Step 3: Run EstimateFractions like normal

Finally, just run EstimateFractions() with all of the settings you would normally use if you were working with an EZbakRData object:

ezbado <- EstimateFractions(ezbado,
                            features = c("GF", "XF",
                                         "junction_start", "junction_end"),
                            filter_cols = c("XF", "junction_start",
                                            "junction_end"),
                            filter_condition = `|`,
                            split_multi_features = TRUE,
                            multi_feature_cols = c("junction_start",
                                                   "junction_end"))

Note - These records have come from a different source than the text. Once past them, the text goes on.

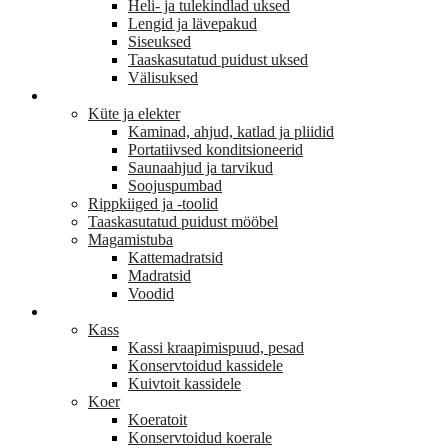
Heli- ja tulekindlad uksed
Lengid ja lävepakud
Siseuksed
Taaskasutatud puidust uksed
Välisuksed
KODU JA SISUSTUS
Küte ja elekter
Kaminad, ahjud, katlad ja pliidid
Portatiivsed konditsioneerid
Saunaahjud ja tarvikud
Soojuspumbad
Rippkiiged ja -toolid
Taaskasutatud puidust mööbel
Magamistuba
Kattemadratsid
Madratsid
Voodid
LEMMIKLOOM
Kass
Kassi kraapimispuud, pesad
Konservtoidud kassidele
Kuivtoit kassidele
Koer
Koeratoit
Konservtoidud koerale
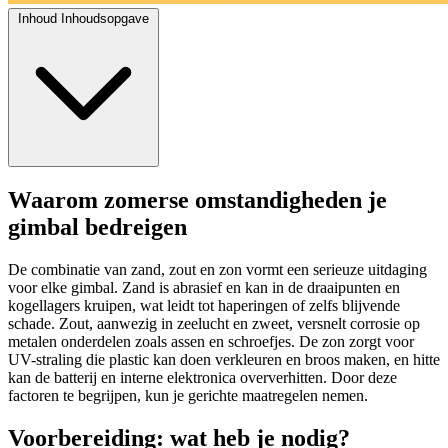
Inhoud
Inhoudsopgave
Waarom zomerse omstandigheden je
gimbal bedreigen
De combinatie van zand, zout en zon vormt een serieuze uitdaging
voor elke gimbal. Zand is abrasief en kan in de draaipunten en
kogellagers kruipen, wat leidt tot haperingen of zelfs blijvende
schade. Zout, aanwezig in zeelucht en zweet, versnelt corrosie op
metalen onderdelen zoals assen en schroefjes. De zon zorgt voor
UV-straling die plastic kan doen verkleuren en broos maken, en hitte
kan de batterij en interne elektronica oververhitten. Door deze
factoren te begrijpen, kun je gerichte maatregelen nemen.
Voorbereiding: wat heb je nodig?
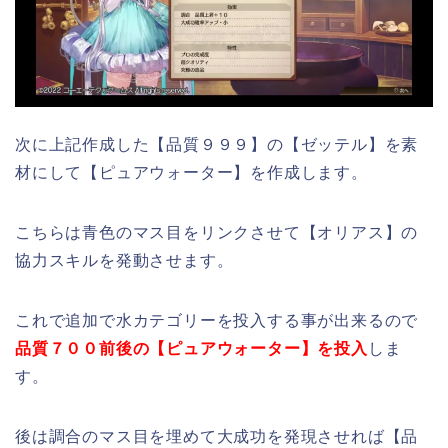
次に上記作成した【品質９９９】の【ゼッテル】を素
材にして【ピュアウォーター】を作成します。
こちらは青色のマス目をリンクさせて【オリアス】の
協力スキルを発動させます。
これで追加で水カテゴリーを投入する事が出来るので
品質７００前後の【ピュアウォーター】を投入
しま
す。
後は調合のマス目を埋めて大成功を発現させれば【品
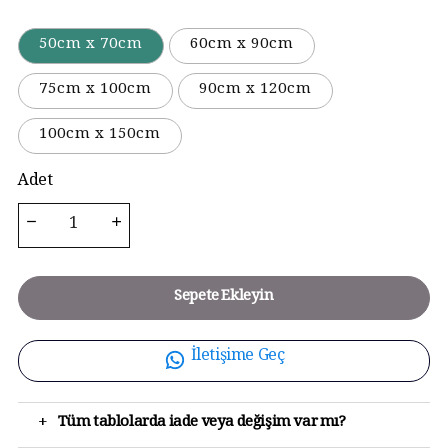
50cm x 70cm
60cm x 90cm
75cm x 100cm
90cm x 120cm
100cm x 150cm
Adet
Sepete Ekleyin
İletişime Geç
+
Tüm tablolarda iade veya değişim var mı?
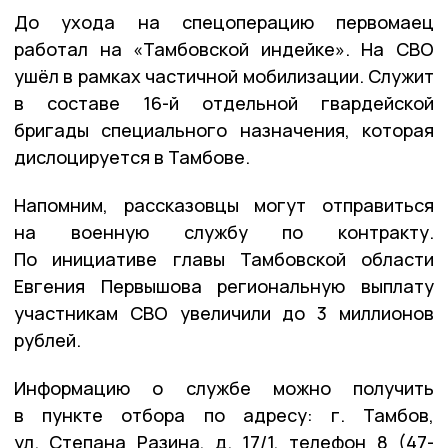
До ухода на спецоперацию первомаец
работал на «Тамбовской индейке». На СВО
ушёл в рамках частичной мобилизации. Служит
в составе 16-й отдельной гвардейской
бригады специального назначения, которая
дислоцируется в Тамбове.
Напомним, рассказовцы могут отправиться
на военную службу по контракту.
По инициативе главы Тамбовской области
Евгения Первышова региональную выплату
участникам СВО увеличили до 3 миллионов
рублей.
Информацию о службе можно получить
в пункте отбора по адресу: г. Тамбов,
ул. Степана Разина, д. 17/1, телефон 8 (47-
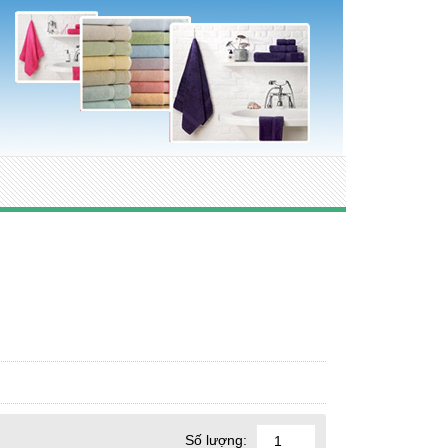
Số lượng:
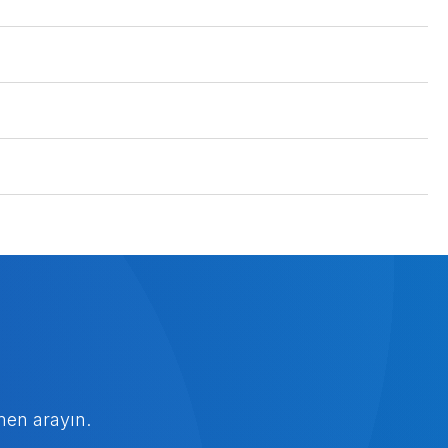
men arayın.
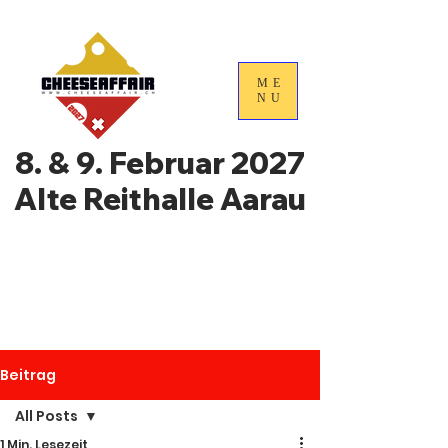
ME
NU
8. & 9. Februar 2027
Alte Reithalle Aarau
4. Nationale
Handelstage für
Schweizer Käse
Beitrag
All Posts
1 Min. Lesezeit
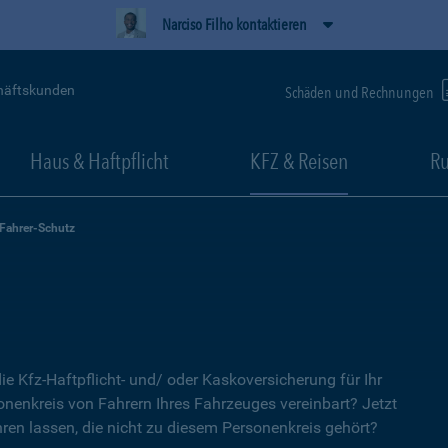
Narciso Filho kontaktieren
häftskunden
Schäden und Rechnungen
Haus & Haftpflicht
KFZ & Reisen
Ru
-Fahrer-Schutz
ie Kfz-Haftpflicht- und/ oder Kaskoversicherung für Ihr
nenkreis von Fahrern Ihres Fahrzeuges vereinbart? Jetzt
ren lassen, die nicht zu diesem Personenkreis gehört?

Simulating the Arrow workflow

To give you the opportunity to explore using the Arrow backend in a controlled setting, here is a workflow where we simulate a cB, create a temporary arrow dataset with it, and run EstimateFractions() on an EZbakRArrowData object:

library(arrow)
#> 
#> Attaching package: 'arrow'
#> The following object is masked from 'package:utils':
#> 
#>     timestamp

simdata <- EZSimulate(nfeatures = 250)

outdir <- tempdir()
dataset_dir <- file.path(outdir, "arrow_dataset")

write_dataset(
  simdata$cB,
  path = dataset_dir,
  format = "parquet",
  partitioning = "sample"
)

ds <- open_dataset(dataset_dir)

ezbdo <- EZbakRArrowData(ds,
                    simdata$metadf)


ezbdo <- EstimateFractions(ezbdo)
#> Estimating mutation rates
#> Estimating fractions for each sample:
#> ANALYZING sample1...
#> Extracting data for sample of interest and summarize out nucleotide content
#> Adding mutation rate estimation information
#> Estimating fractions
#> ANALYZING sample2...
#> Extracting data for sample of interest and summarize out nucleotide content
#> Adding mutation rate estimation information
#> Estimating fractions
#> ANALYZING sample3...
#> Extracting data for sample of interest and summarize out nucleotide content
#> Adding mutation rate estimation information
#> Estimating fractions
#> ANALYZING sample4...
#> Extracting data for sample of interest and summarize out nucleotide content
#> Adding mutation rate estimation information
#> Estimating fractions
#> ANALYZING sample5...
#> Extracting data for sample of interest and summarize out nucleotide content
#> Adding mutation rate estimation information
#> Estimating fractions
#> ANALYZING sample6...
#> Extracting data for sample of interest and summarize out nucleotide content
#> Adding mutation rate estimation information
#> Estimating fractions
#> ANALYZING sample7...
#> Counting reads
#> 
#> ANALYZING sample8...
#> Counting reads
#> 
#> Processing output

In this case, a single sample is analyzed at a time to reduce RAM usage, as the arrow dataset allows EZbakR to only load the sample being currently analyzed into RAM. Note that this will result in a slight runtime hit relative to the non-arrow analysis. Thus, this is best reserved for working with large datasets.